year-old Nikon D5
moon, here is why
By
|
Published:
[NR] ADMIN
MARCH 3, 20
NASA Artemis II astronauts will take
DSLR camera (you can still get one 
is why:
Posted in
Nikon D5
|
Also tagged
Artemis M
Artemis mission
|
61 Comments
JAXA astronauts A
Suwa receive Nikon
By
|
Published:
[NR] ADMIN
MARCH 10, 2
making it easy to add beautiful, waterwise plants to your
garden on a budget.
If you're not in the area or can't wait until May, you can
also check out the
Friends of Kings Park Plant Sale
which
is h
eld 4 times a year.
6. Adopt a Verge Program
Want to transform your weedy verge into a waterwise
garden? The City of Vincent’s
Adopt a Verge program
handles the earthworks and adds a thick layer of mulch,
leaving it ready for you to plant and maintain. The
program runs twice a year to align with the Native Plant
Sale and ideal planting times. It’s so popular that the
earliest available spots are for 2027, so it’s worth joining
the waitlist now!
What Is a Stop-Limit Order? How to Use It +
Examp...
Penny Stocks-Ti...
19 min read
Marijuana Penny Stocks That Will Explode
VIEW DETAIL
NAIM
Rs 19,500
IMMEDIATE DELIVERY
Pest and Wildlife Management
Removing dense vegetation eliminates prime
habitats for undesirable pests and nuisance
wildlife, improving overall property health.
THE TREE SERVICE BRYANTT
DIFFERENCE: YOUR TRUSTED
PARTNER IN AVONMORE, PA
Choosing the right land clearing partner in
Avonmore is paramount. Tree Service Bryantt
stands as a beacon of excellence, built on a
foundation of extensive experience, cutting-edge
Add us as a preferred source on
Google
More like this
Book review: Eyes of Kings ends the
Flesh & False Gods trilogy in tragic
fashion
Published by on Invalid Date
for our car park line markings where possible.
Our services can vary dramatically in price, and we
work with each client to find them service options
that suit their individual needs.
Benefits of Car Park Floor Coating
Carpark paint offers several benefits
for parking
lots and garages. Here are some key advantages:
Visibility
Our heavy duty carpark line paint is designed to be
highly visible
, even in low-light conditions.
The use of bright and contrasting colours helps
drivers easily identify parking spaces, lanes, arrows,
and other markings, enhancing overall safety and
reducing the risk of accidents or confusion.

────────────────────────────────────────

## How to complete this task
Extract the full text of every record above, keeping each line unchanged and in its original order.

## Response area
year-old Nikon D5
moon, here is why
By
|
Published:
[NR] ADMIN
MARCH 3, 20
NASA Artemis II astronauts will take
DSLR camera (you can still get one 
is why:
Posted in
Nikon D5
|
Also tagged
Artemis M
Artemis mission
|
61 Comments
JAXA astronauts A
Suwa receive Nikon
By
|
Published:
[NR] ADMIN
MARCH 10, 2
making it easy to add beautiful, waterwise plants to your
garden on a budget.
If you're not in the area or can't wait until May, you can
also check out the
Friends of Kings Park Plant Sale
which
is h
eld 4 times a year.
6. Adopt a Verge Program
Want to transform your weedy verge into a waterwise
garden? The City of Vincent’s
Adopt a Verge program
handles the earthworks and adds a thick layer of mulch,
leaving it ready for you to plant and maintain. The
program runs twice a year to align with the Native Plant
Sale and ideal planting times. It’s so popular that the
earliest available spots are for 2027, so it’s worth joining
the waitlist now!
What Is a Stop-Limit Order? How to Use It +
Examp...
Penny Stocks-Ti...
19 min read
Marijuana Penny Stocks That Will Explode
VIEW DETAIL
NAIM
Rs 19,500
IMMEDIATE DELIVERY
Pest and Wildlife Management
Removing dense vegetation eliminates prime
habitats for undesirable pests and nuisance
wildlife, improving overall property health.
THE TREE SERVICE BRYANTT
DIFFERENCE: YOUR TRUSTED
PARTNER IN AVONMORE, PA
Choosing the right land clearing partner in
Avonmore is paramount. Tree Service Bryantt
stands as a beacon of excellence, built on a
foundation of extensive experience, cutting-edge
Add us as a preferred source on
Google
More like this
Book review: Eyes of Kings ends the
Flesh & False Gods trilogy in tragic
fashion
Published by on Invalid Date
for our car park line markings where possible.
Our services can vary dramatically in price, and we
work with each client to find them service options
that suit their individual needs.
Benefits of Car Park Floor Coating
Carpark paint offers several benefits
for parking
lots and garages. Here are some key advantages:
Visibility
Our heavy duty carpark line paint is designed to be
highly visible
, even in low-light conditions.
The use of bright and contrasting colours helps
drivers easily identify parking spaces, lanes, arrows,
and other markings, enhancing overall safety and
reducing the risk of accidents or confusion.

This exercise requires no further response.